Opposition to the Boycott, Divestment, and Sanctions movement

Klein is an active voice against the Boycott, Divestment and Sanctions movement against Israel, once speaking on the issue in an address to the Israeli Knesset.

Qatar controversy

On June 19, 2018, Mother Jones reported that Qatar had donated $100,000 to the ZOA through lobbyist Joey Allaham. Allaham first contributed $50,000 to the ZOA on November 2, 2017, shortly before the group's annual gala on November 17 in which former Qatari diplomat Ahmed Al-Rumaihi was present, at the invitation of Allaham. The second $50,000 contribution from Allaham to the ZOA came on January 23, 2018, a few weeks after Klein visited Doha.
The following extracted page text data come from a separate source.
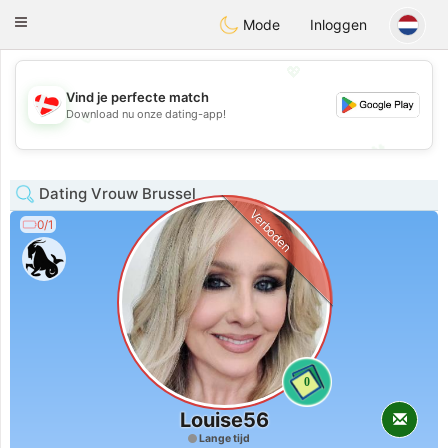
SmukDansk
Toggle
Mode
Inloggen
navigation
💖
Vind je perfecte match
Download nu onze dating-app!
💖
💕
💕
Dating Vrouw Brussel
Verboden
0/1
0
Louise56
Lange tijd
Klein had been under the impression that the money came from Allaham's personal finances and had ZOA return the funds when it was discovered otherwise.

Portman “beautiful” but “not too bright”

In April 2018, Klein tweeted: “Natalie Portman’s absurd, uninformed, inaccurate, dangerous views on Israel, while ignoring the anti-Semitic, pro-terrorist views/actions of Hamas and the Palestinian Authority gives credibility and legitimacy to the ludicrous, false, nonsensical belief that beautiful women aren’t too bright.” Portman had refused to accept the Genesis Prize in Israel, protesting the killing of Palestinian demonstrators on the Gaza Strip border. Klein was accused of misogyny. He first dismissed the criticism by citing an “attractive and smart” female staffer, but later apologised for his comments.

Use of anti-Arab slur

Klein was the target of condemnation in September 2018 for using the term "filthy Arabs" on Twitter. He has stood by his comment.

Opposition to Black Lives Matter

Klein made a series of tweets in June 2019 condemning Black Lives Matter as "a Jew hating, White hating, Israel hating, conservative Black hating, violence promoting, dangerous Soros funded extremist group of haters." In the context of the widespread protests following the police killing of George Floyd, the statements put Klein in conflict with more liberal Jewish groups. Rabbi Rick Jacobs, the president of the Union for Reform Judaism, questioned the continued membership of ZOA in the Conference of Major American Jewish Organizations by saying "we are now implicated by his views, his Islamophobia, his racism, fill stop."

Conflict with Rutgers

On September 11, 2018 it was reported in The New York Times that Kenneth L. Marcus, the assistant secretary of education for civil rights reopened a seven-year-old case brought by the ZOA against Rutgers University, saying the Obama administration, in closing the case, ignored evidence that suggested the school allowed a hostile environment for Jewish students. Klein is quoted in the story stating: “Hate groups like Students for Justice in Palestine try to convince others that their attacks on Zionism and Israel are legitimate political discourse. But as the State Department definition of anti-Semitism recognizes, these attacks are often a mask for Jew-hatred, plain and simple.”

Personal

Klein is married to Rita, has a married daughter Rachael, and four grandchildren. Klein has Tourette syndrome.

Testimony before government committees

In 2017, Klein submitted a letter to Congress which stated that:
"...moving the U.S. Embassy to Israel's capital will achieve tremendous benefits for the United States and our allies throughout the world."

Academic work

Klein served as a lecturer at Temple University and as a biostatistician at UCLA School of Public Health and the Linus Pauling Institute of Science and Medicine in Palo Alto, California. He has previously published work on epidemiology in academic journals. His research on nutrition and heart disease was cited by Discover Magazine as one of the Top 50 Scientific Studies of 1992.